Start of Data records
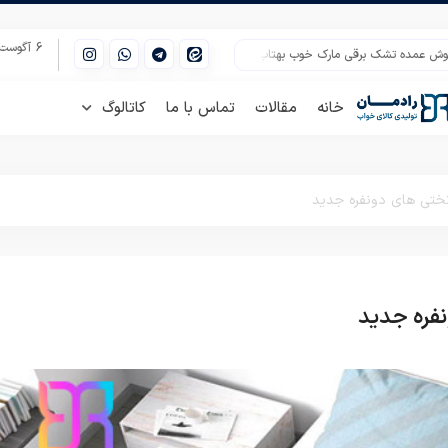
6 آگوست 2026
تشک برقی مارک خوب بهتاب
شرکت پخش انواع بالش های فانتزی عروسکی
پخش 
خانه
مقالات
تماس با ما
کاتالوگ
ختی های دونفره جدید
فره جدید
روتختی دونفره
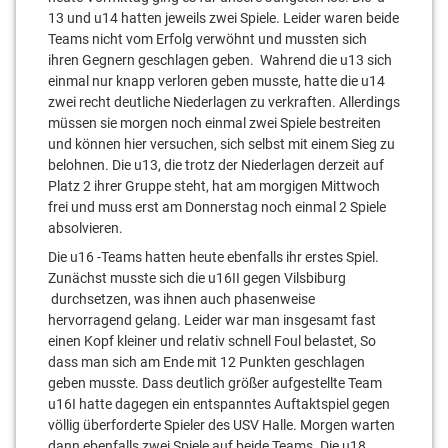
13 und u14 hatten jeweils zwei Spiele. Leider waren beide
Teams nicht vom Erfolg verwöhnt und mussten sich
ihren Gegnern geschlagen geben. Wahrend die u13 sich
einmal nur knapp verloren geben musste, hatte die u14
zwei recht deutliche Niederlagen zu verkraften. Allerdings
müssen sie morgen noch einmal zwei Spiele bestreiten
und können hier versuchen, sich selbst mit einem Sieg zu
belohnen. Die u13, die trotz der Niederlagen derzeit auf
Platz 2 ihrer Gruppe steht, hat am morgigen Mittwoch
frei und muss erst am Donnerstag noch einmal 2 Spiele
absolvieren.
Die u16 -Teams hatten heute ebenfalls ihr erstes Spiel.
Zunächst musste sich die u16II gegen Vilsbiburg
durchsetzen, was ihnen auch phasenweise
hervorragend gelang. Leider war man insgesamt fast
einen Kopf kleiner und relativ schnell Foul belastet, So
dass man sich am Ende mit 12 Punkten geschlagen
geben musste. Dass deutlich größer aufgestellte Team
u16I hatte dagegen ein entspanntes Auftaktspiel gegen
völlig überforderte Spieler des USV Halle. Morgen warten
dann ebenfalls zwei Spiele auf beide Teams. Die u18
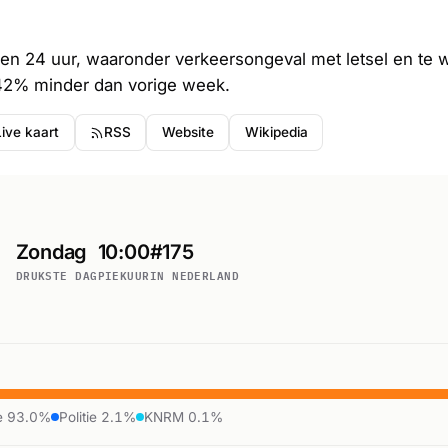
en 24 uur, waaronder verkeersongeval met letsel en te
42% minder dan vorige week.
Live kaart
RSS
Website
Wikipedia
Zondag
10:00
#175
DRUKSTE DAG
PIEKUUR
IN NEDERLAND
e 93.0%
Politie 2.1%
KNRM 0.1%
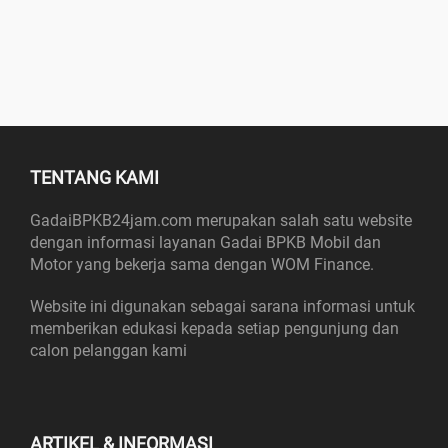
TENTANG KAMI
GadaiBPKB24jam.com merupakan salah satu website
dengan informasi layanan Gadai BPKB Mobil dan
Motor yang bekerja sama dengan WOM Finance.
Website ini digunakan sebagai sarana informasi untuk
memberikan edukasi kepada setiap pengunjung dan
calon pelanggan kami
ARTIKEL & INFORMASI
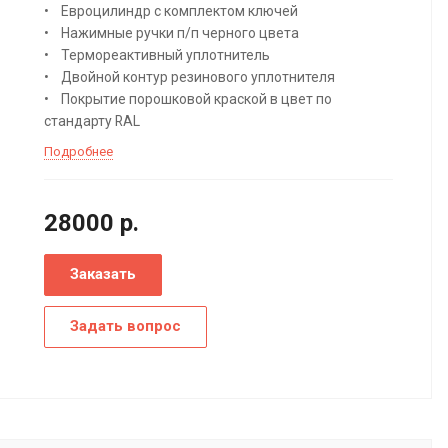
• Евроцилиндр с комплектом ключей
• Нажимные ручки п/п черного цвета
• Термореактивный уплотнитель
• Двойной контур резинового уплотнителя
• Покрытие порошковой краской в цвет по
стандарту RAL
Подробнее
28000
р.
Заказать
Задать вопрос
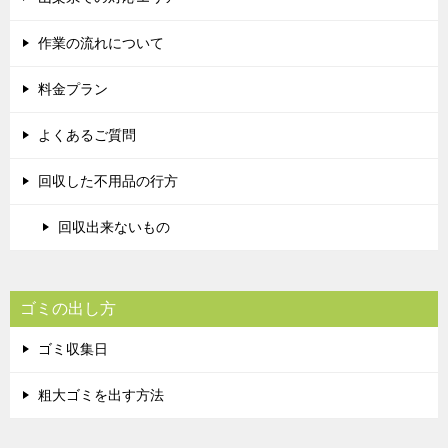
作業の流れについて
料金プラン
よくあるご質問
回収した不用品の行方
回収出来ないもの
ゴミの出し方
ゴミ収集日
粗大ゴミを出す方法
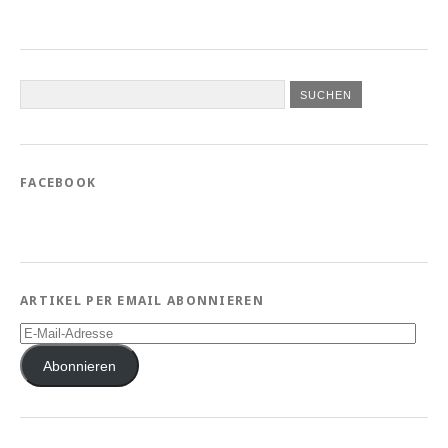
FACEBOOK
ARTIKEL PER EMAIL ABONNIEREN
E-
Mail-
Adresse
Abonnieren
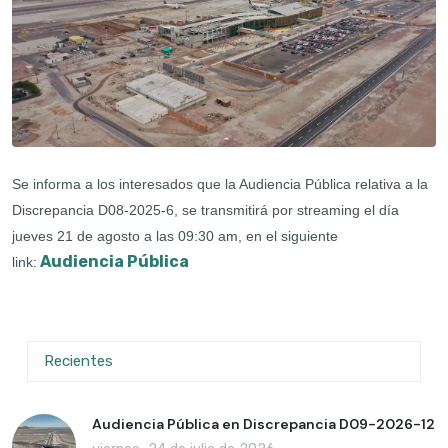
Se informa a los interesados que la Audiencia Pública relativa a la
Discrepancia D08-2025-6, se transmitirá por streaming el día
jueves 21 de agosto a las 09:30 am, en el siguiente
Audiencia Pública
link:
Recientes
Audiencia Pública en Discrepancia D09-2026-12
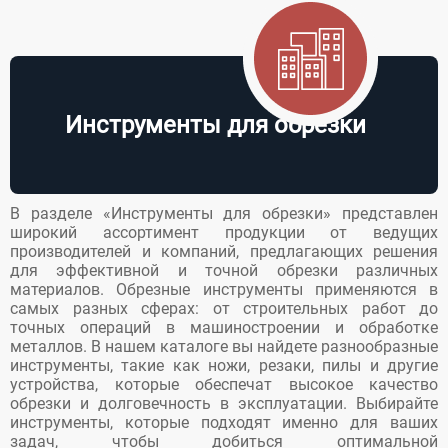
любых
сверла, патроны,
материалов,
цанги, алмазный
используемых в
инструмент,
промышленности
концевой
и
инструмент,...
строительстве....
Инструменты для обрезки
В разделе «Инструменты для обрезки» представлен
широкий ассортимент продукции от ведущих
производителей и компаний, предлагающих решения
для эффективной и точной обрезки различных
материалов. Обрезные инструменты применяются в
самых разных сферах: от строительных работ до
точных операций в машиностроении и обработке
металлов. В нашем каталоге вы найдете разнообразные
инструменты, такие как ножи, резаки, пилы и другие
устройства, которые обеспечат высокое качество
обрезки и долговечность в эксплуатации. Выбирайте
инструменты, которые подходят именно для ваших
задач, чтобы добиться оптимальной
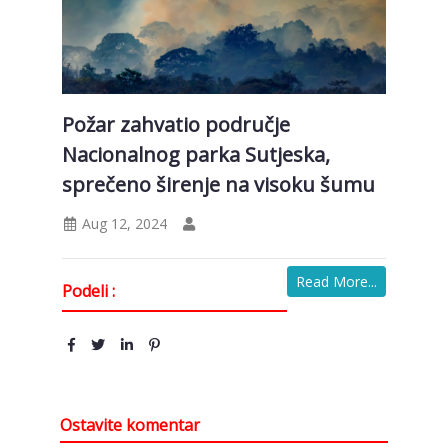
Požar zahvatio područje
Nacionalnog parka Sutjeska,
sprečeno širenje na visoku šumu
Aug 12, 2024
Read More...
Podeli :
Ostavite komentar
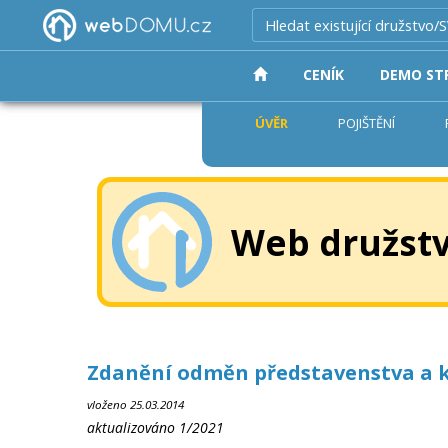
DOMŮ
(CURRENT)
CENÍK
DEMO ST
ÚVĚR
POJIŠTĚNÍ
Web družstv
Zdanění odměn představenstva a k
vloženo 25.03.2014
aktualizováno 1/2021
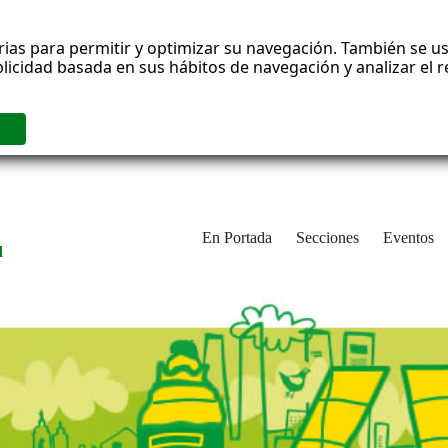
rias para permitir y optimizar su navegación. También se us
blicidad basada en sus hábitos de navegación y analizar el
En Portada
Secciones
Eventos
d
adrid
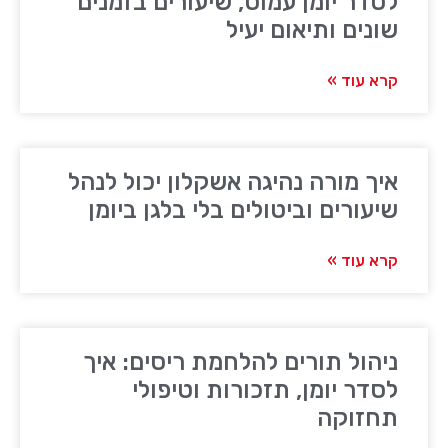
לסדר יומן עמוס, שיעורים בזמנים
שונים ותיאום יעיל
קרא עוד »
איך מורה נהיגה אשקלון יכול לנהל
שיעורים וביטולים בלי בלגן ביומן
קרא עוד »
ניהול תורים להלחמת ריסים: איך
לסדר יומן, תזכורות וטיפולי
תחזוקה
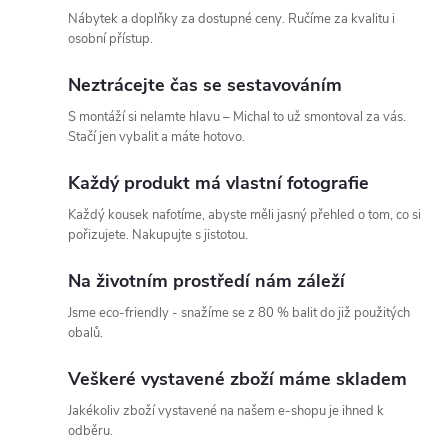
Nábytek a doplňky za dostupné ceny. Ručíme za kvalitu i
á
osobní přístup.
d
Neztrácejte čas se sestavováním
a
S montáží si nelamte hlavu – Michal to už smontoval za vás.
Stačí jen vybalit a máte hotovo.
c
Každý produkt má vlastní fotografie
í
Každý kousek nafotíme, abyste měli jasný přehled o tom, co si
p
pořizujete. Nakupujte s jistotou.
r
Na životním prostředí nám záleží
v
Jsme eco-friendly - snažíme se z 80 % balit do již použitých
obalů.
k
Veškeré vystavené zboží máme skladem
y
Jakékoliv zboží vystavené na našem e-shopu je ihned k
v
odběru.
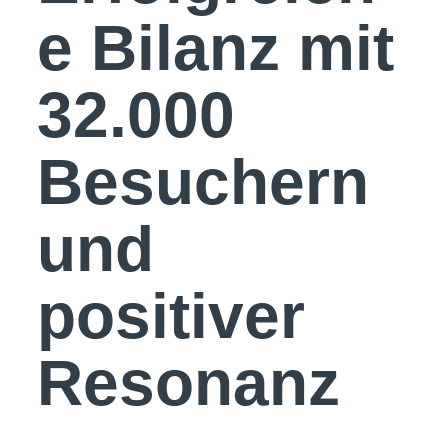
e Bilanz mit
32.000
Besuchern
und
positiver
Resonanz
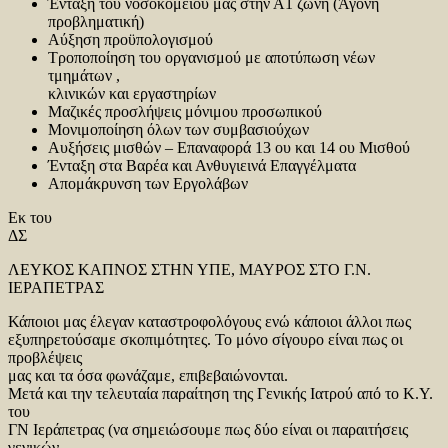
Ένταξη του νοσοκομείου μας στην Α1 ζώνη (Άγονη
προβληματική)
Αύξηση προϋπολογισμού
Τροποποίηση του οργανισμού με αποτύπωση νέων
τμημάτων ,
κλινικών και εργαστηρίων
Μαζικές προσλήψεις μόνιμου προσωπικού
Μονιμοποίηση όλων των συμβασιούχων
Αυξήσεις μισθών – Επαναφορά 13 ου και 14 ου Μισθού
Ένταξη στα Βαρέα και Ανθυγιεινά Επαγγέλματα
Απομάκρυνση των Εργολάβων
Εκ του
ΔΣ
ΛΕΥΚΟΣ ΚΑΠΝΟΣ ΣΤΗΝ ΥΠΕ, ΜΑΥΡΟΣ ΣΤΟ Γ.Ν.
ΙΕΡΑΠΕΤΡΑΣ
Κάποιοι μας έλεγαν καταστροφολόγους ενώ κάποιοι άλλοι πως
εξυπηρετούσαμε σκοπιμότητες. Το μόνο σίγουρο είναι πως οι
προβλέψεις
μας και τα όσα φωνάζαμε, επιβεβαιώνονται.
Μετά και την τελευταία παραίτηση της Γενικής Ιατρού από το Κ.Υ.
του
ΓΝ Ιεράπετρας (να σημειώσουμε πως δύο είναι οι παραιτήσεις
γενικών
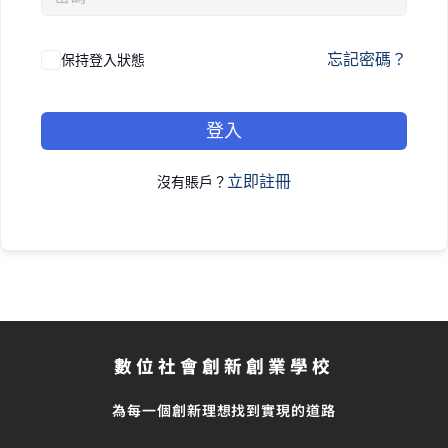
忘記密碼？
保持登入狀態
登入
立即註冊
沒有賬戶？
數位社會創新創業學校
為每一個創新理想找到實現的道路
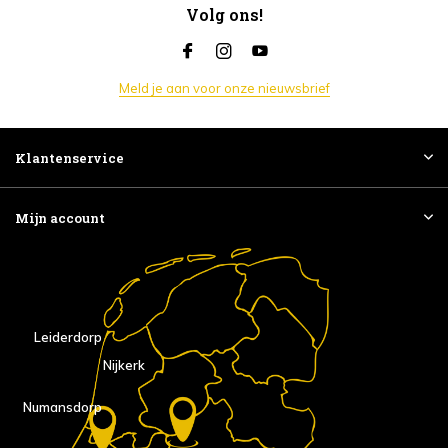
Volg ons!
Meld je aan voor onze nieuwsbrief
Klantenservice
Mijn account
Leiderdorp
Nijkerk
Numansdorp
End of Data records
> What needs to be done
From the records above, return every line that contains the word "обрезки", copying each one in full.

> Result of the exercise
Инструменты для обрезки
В разделе «Инструменты для обрезки» представлен
для эффективной и точной обрезки различных
обрезки и долговечность в эксплуатации. Выбирайте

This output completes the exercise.